Alteration of ganglioside synthesis by GM3 synthase knockout in murine embryonic fibroblasts

• Published in: Biochimica et biophysica acta Vol. 1771; no. 9; pp. 1226 - 1234
• Main Authors: Shevchuk, Nikolai A., Hathout, Yetrib, Epifano, Olga, Su, Yan, Liu, Yihui, Sutherland, Margaret, Ladisch, Stephan
• Format: Journal Article
• Language: English
• Published: Netherlands Elsevier B.V 01.09.2007
• Subjects: 0-pathway; Animals; Carbohydrate Conformation; Carbohydrate Sequence; Cell Culture Techniques; Cells, Cultured; Embryo, Mammalian; Fibroblasts - cytology; Fibroblasts - physiology; Gangliosides; Gangliosides - biosynthesis; Gangliosides - chemistry; Gangliosides - isolation & purification; GM3 synthase; Knockout; Mass Spectrometry; Mice; Mice, Inbred C57BL; Mice, Knockout; Molecular Sequence Data; Mouse embryonic fibroblasts; Sialyltransferases - genetics; Sialyltransferases - metabolism; 0-pathway; NAc; GM3 synthase; GM3S; NGc; Gangliosides; Mouse embryonic fibroblasts; SA; Knockout; MEF
• ISSN: 1388-1981; 0006-3002; 1879-2618
• DOI: 10.1016/j.bbalip.2007.05.008

To probe the functions of membrane gangliosides, the availability of ganglioside-depleted cells would be a valuable resource.
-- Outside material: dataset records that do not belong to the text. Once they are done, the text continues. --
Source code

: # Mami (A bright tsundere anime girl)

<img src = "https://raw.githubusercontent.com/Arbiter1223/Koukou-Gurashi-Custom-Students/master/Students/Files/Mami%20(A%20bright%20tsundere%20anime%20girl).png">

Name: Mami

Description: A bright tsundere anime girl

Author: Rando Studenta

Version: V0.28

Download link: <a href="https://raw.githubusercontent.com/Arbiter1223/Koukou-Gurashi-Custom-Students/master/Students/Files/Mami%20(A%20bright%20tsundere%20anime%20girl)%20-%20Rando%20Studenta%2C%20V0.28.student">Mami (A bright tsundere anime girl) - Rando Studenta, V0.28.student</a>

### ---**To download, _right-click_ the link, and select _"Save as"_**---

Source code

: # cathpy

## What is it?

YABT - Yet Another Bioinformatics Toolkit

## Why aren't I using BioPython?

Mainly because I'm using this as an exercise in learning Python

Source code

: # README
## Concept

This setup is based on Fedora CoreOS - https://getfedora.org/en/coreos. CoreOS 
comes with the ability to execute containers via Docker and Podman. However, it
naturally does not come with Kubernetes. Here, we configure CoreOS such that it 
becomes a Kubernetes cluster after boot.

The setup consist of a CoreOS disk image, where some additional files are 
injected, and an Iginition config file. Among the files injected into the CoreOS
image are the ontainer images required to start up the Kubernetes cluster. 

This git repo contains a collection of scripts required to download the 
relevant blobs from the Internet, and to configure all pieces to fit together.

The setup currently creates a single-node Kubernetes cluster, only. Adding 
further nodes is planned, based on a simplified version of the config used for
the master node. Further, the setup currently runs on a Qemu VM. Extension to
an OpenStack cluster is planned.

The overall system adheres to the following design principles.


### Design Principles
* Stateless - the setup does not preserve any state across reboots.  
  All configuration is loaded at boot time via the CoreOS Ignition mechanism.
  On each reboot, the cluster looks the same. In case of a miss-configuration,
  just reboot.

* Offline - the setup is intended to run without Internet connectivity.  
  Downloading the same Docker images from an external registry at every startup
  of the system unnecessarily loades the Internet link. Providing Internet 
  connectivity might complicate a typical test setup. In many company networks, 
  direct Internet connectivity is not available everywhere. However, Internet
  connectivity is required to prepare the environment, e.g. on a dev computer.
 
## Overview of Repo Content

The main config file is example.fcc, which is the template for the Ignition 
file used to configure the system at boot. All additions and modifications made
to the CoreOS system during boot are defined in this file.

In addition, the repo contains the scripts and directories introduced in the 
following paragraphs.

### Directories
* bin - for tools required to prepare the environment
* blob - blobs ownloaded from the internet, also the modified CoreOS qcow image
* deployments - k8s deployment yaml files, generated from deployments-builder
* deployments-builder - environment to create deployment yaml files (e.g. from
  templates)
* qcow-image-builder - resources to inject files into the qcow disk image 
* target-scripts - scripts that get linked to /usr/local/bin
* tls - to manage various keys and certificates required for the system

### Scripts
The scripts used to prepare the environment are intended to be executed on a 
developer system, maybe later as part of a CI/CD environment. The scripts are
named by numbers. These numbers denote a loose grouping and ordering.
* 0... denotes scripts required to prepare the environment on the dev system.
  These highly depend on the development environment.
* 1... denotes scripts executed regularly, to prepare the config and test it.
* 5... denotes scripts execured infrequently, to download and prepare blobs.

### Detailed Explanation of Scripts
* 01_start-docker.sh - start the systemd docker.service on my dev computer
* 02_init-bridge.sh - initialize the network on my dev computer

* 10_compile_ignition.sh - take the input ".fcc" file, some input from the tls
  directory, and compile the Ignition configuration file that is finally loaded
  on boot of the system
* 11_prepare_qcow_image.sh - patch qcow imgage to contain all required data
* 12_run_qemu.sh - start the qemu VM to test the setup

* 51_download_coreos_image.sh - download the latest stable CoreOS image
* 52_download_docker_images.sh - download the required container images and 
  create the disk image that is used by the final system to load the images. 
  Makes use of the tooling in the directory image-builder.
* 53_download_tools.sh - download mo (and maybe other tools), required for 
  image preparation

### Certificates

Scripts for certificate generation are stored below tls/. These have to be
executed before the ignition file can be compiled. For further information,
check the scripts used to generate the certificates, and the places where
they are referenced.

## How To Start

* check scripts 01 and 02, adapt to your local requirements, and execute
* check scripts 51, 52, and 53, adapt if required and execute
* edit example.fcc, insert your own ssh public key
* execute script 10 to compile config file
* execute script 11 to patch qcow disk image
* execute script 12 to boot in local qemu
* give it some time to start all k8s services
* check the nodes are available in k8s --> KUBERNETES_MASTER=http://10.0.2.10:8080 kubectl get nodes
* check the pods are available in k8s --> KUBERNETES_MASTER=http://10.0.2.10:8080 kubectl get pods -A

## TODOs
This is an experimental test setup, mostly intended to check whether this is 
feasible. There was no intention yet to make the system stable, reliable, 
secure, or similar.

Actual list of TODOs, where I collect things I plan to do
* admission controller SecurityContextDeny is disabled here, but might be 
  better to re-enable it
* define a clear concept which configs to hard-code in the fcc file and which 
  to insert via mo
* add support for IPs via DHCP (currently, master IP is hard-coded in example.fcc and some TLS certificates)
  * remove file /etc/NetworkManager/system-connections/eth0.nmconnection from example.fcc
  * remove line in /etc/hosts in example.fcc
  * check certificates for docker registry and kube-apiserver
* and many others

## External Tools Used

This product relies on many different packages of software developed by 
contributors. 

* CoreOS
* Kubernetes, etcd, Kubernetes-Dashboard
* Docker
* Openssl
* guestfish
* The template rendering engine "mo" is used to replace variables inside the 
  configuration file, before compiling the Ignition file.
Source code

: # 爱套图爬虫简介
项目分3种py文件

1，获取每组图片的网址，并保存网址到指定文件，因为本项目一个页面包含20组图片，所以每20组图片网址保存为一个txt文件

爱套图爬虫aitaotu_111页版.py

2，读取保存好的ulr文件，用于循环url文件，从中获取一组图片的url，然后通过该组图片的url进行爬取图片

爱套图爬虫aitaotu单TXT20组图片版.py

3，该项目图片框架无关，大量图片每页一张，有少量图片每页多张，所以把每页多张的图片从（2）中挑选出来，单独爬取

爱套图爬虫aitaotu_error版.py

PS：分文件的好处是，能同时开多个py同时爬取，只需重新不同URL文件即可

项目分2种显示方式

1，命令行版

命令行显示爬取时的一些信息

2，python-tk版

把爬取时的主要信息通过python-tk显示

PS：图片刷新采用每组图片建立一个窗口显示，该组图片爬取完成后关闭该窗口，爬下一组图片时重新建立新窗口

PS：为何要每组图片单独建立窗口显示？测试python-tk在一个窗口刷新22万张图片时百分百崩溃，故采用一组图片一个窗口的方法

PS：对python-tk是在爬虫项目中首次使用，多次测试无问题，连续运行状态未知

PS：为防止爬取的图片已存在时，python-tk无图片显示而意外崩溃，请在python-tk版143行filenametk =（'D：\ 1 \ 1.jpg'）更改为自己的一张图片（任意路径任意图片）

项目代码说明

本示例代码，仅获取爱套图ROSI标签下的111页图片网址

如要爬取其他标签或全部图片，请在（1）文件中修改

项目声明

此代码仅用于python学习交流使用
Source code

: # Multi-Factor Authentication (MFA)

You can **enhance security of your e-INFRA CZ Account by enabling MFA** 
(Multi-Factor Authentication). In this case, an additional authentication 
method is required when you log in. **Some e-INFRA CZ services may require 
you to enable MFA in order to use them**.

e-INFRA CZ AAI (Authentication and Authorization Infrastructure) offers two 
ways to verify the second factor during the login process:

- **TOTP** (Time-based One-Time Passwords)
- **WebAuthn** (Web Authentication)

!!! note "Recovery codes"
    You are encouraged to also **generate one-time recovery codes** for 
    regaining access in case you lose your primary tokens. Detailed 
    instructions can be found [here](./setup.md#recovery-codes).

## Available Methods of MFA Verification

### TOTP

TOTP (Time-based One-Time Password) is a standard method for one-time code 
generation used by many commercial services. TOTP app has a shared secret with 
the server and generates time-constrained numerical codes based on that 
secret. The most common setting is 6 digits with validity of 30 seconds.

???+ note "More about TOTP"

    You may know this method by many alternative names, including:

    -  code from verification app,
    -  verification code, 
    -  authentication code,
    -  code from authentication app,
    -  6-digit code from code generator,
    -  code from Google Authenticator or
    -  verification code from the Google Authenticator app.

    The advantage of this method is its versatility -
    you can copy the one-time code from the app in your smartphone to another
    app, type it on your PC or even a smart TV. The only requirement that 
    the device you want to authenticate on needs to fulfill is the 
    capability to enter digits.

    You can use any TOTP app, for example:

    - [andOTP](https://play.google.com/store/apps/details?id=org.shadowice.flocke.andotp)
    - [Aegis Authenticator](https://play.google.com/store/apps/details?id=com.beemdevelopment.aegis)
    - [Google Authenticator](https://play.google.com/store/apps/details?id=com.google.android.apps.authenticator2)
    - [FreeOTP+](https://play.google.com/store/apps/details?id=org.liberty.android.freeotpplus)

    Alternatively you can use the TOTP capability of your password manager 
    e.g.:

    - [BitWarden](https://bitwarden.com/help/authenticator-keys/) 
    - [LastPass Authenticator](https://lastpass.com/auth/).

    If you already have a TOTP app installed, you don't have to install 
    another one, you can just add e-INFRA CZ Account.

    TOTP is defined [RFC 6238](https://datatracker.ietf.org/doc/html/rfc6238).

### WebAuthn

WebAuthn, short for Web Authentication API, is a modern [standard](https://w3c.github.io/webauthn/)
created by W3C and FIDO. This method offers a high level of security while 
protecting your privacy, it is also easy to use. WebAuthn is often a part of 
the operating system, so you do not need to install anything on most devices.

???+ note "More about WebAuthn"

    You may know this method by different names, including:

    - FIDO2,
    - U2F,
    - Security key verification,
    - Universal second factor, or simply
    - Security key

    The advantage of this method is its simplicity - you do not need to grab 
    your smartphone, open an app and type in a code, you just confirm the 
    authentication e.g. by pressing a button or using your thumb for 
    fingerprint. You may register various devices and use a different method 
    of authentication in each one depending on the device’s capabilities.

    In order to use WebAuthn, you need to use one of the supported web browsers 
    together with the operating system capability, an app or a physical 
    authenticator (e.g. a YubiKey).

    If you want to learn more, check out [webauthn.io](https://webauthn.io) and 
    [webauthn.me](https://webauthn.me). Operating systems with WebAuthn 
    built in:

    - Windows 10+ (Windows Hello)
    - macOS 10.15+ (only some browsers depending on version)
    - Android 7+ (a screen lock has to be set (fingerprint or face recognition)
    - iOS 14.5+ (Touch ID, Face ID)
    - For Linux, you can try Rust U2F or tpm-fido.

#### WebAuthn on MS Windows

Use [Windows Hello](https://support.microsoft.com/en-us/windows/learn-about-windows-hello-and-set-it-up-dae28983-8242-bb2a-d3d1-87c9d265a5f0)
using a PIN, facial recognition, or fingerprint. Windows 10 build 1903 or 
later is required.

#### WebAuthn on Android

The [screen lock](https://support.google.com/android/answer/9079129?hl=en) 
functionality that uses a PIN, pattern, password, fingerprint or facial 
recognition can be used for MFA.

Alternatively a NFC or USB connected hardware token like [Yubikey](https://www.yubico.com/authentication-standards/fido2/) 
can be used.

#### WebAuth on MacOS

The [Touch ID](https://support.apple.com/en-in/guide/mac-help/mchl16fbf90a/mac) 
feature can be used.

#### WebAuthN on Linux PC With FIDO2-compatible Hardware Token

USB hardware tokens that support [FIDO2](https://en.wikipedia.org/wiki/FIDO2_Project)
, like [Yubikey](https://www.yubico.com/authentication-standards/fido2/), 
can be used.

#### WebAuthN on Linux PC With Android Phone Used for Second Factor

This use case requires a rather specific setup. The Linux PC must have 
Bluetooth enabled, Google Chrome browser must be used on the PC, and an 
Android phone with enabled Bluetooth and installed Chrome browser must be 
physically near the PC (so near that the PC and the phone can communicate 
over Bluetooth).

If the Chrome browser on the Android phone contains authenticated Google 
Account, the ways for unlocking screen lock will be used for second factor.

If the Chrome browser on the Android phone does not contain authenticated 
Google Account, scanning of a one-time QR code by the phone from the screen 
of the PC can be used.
To attempt to identify a useful genetic model of ganglioside depletion, we assessed ganglioside metabolism in murine GM3 synthase (GM3S)−/− knockout primary embryonic fibroblasts (MEF), because normal fibroblast gangliosides (GM3, GM2, GM1, and GD1a), all downstream products of GM3S, should be absent. We found that heterozygote MEF (GM3S+/−) did have a 36% reduced content of qualitatively normal gangliosides (7.0 ± 0.8 nmol LBSA/mg cell protein; control: 11 ± 1.6 nmol). However, two unexpected findings characterized the homozygous (GM3−/−) MEF. Despite complete knockout of GM3S, (i) GM3−/− MEF retained substantial ganglioside content (21% of normal or 2.3 ± 1.1 nmol) and (ii) these gangliosides were entirely different from those of wild type MEF by HPTLC. Mass spectrometry identified them as GM1b, GalNAc–GM1b, and GD1α, containing both N-acetyl and N-glycolylneuraminic acid and diverse ceramide structures. All are products of the 0 pathway of ganglioside synthesis, not normally expressed in fibroblasts. The results suggest that complete, but not partial, inhibition of GM3 synthesis results in robust activation of an alternate pathway that may compensate for the complete absence of the products of GM3S.